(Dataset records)
================
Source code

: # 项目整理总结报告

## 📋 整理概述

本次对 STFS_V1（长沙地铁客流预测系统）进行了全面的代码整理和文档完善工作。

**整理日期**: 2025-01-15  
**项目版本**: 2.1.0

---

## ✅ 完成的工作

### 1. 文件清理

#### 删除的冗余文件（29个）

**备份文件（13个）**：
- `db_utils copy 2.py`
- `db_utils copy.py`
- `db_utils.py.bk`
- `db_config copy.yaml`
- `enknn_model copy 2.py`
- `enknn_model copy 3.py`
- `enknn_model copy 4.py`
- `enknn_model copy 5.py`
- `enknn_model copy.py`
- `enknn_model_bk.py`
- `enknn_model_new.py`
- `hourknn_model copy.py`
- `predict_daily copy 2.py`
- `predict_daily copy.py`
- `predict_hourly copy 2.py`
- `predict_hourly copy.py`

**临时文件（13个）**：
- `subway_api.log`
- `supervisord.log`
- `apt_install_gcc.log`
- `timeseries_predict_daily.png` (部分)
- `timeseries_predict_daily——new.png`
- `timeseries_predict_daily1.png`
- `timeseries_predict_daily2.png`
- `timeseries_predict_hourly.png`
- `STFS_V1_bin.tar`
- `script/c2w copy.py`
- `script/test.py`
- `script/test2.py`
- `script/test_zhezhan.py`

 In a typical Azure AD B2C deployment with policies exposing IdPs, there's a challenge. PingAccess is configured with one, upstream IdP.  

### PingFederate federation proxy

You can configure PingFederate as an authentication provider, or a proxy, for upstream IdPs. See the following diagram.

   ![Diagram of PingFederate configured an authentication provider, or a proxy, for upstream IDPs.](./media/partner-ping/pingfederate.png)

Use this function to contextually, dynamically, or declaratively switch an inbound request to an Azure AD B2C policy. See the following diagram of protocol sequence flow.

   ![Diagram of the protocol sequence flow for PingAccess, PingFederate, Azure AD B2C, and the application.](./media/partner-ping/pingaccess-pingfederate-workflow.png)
================
:: Aim of the exercise ::
Retype the stretch from the start of the items through the line containing "#### 删除的冗余文件（29个）", keeping every line identical.

:: Task solution ::
Source code

: # 项目整理总结报告

## 📋 整理概述

本次对 STFS_V1（长沙地铁客流预测系统）进行了全面的代码整理和文档完善工作。

**整理日期**: 2025-01-15  
**项目版本**: 2.1.0

---

## ✅ 完成的工作

### 1. 文件清理

#### 删除的冗余文件（29个）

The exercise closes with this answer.